Supporters argue as follows: gas prices are low, so it won’t hurt to increase federal gas taxes, in fact, those funds must go toward improving our infrastructure, which in the long run, saves Americans money because smoother roads mean better gas mileage and less congestion.

Gas taxes have long been a polarizing concept, and despite lowered gas prices, the controversial nature of the taxes have not diminished.

While some are pushing for complete abolition of federal gas taxes, others, like former Pennsylvania Governor, Ed Rendell (D) tell CNBC, “Say that cost the average driver $130 a year. They would get a return on that investment” in safer roads and increased quality of life, he added.

The Washington Post‘s Chris Mooney points out that federal gas taxes have been “stuck” at 18 cents for over 20 years, last raised when gas was barely a dollar a gallon and that the tax must increase not only to improve the infrastructure, but to “green” our behavior, and help our nation find tax reform compromise.

Is a gas tax politically plausible?

Mooney writes, “So, this is not an argument that a gas tax raise is politically plausible — any more than a economically efficient tax on carbon would be. It’s merely a suggestion that — ignoring politics — it might be a pretty good idea.”

Rendell noted, “The World Economic Forum, 10 years ago, rated us the best infrastructure in the world,” adding that we “need to do something for our infrastructure, not in a one or two year period, but over a decade.”

Others would note that this rating has not crumbled in just a few years, that despite many bridges and roads in need of repair, our infrastructure is still superior to even the most civilized nations.

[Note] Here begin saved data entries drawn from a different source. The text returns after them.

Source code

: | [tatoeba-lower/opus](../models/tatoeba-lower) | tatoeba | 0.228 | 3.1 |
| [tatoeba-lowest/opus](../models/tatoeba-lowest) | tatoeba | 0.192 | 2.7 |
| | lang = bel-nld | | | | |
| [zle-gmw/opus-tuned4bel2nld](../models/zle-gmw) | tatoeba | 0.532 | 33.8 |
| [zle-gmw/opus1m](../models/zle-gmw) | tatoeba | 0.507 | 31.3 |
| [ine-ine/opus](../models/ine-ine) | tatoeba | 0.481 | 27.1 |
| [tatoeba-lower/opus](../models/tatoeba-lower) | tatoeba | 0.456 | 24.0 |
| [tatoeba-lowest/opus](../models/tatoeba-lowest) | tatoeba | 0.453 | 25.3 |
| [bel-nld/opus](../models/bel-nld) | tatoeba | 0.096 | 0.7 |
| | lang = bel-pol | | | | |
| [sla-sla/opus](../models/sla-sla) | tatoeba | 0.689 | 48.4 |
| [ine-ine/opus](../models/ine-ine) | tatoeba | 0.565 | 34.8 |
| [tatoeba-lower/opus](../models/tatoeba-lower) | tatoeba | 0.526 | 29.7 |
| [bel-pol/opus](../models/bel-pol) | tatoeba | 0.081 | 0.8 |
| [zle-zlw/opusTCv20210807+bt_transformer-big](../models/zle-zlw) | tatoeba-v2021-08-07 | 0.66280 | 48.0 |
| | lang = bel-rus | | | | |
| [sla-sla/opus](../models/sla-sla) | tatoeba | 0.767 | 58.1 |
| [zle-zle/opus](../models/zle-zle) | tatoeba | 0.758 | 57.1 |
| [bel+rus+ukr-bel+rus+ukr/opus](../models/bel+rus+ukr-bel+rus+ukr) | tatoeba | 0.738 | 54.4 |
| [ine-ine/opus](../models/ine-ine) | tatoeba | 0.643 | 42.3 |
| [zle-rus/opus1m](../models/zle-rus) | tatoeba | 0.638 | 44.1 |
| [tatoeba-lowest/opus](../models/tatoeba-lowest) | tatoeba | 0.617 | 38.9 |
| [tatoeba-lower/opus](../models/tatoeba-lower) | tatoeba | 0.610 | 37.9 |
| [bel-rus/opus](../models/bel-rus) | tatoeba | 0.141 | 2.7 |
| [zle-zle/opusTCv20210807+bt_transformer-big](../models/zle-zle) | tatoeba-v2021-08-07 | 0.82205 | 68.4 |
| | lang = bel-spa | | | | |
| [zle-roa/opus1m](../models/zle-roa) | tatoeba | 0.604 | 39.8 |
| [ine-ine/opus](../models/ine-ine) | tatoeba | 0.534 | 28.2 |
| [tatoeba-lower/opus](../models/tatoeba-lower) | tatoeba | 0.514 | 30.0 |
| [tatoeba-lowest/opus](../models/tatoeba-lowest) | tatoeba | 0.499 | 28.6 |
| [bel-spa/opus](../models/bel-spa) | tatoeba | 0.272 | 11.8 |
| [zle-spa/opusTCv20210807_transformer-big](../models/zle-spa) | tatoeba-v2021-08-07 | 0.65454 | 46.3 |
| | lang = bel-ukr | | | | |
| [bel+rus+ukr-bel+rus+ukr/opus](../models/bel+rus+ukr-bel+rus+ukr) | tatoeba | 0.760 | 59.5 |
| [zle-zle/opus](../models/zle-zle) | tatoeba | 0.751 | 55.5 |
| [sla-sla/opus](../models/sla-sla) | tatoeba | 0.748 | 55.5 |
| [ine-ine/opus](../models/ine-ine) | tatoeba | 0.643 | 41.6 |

Regardless of the reasons, most believe that Congress won’t touch this issue with a ten-foot pole, especially leading up to another Presidential campaign season starting next year.

“I think it’s too toxic and continues to be too toxic,” Steve LaTourette (the former Republican congressman best known for his close friendship with his fellow Ohioan, Speaker John Boehner) tells The Atlantic. “I see no political will to get this done.”

Whether the time is fortuitous or not, and regardless of the positive side effects, many point to a fear of voters’ retaliation against any politician siding with a gas hike, so this matter going any further than the proposal stage is unlikely.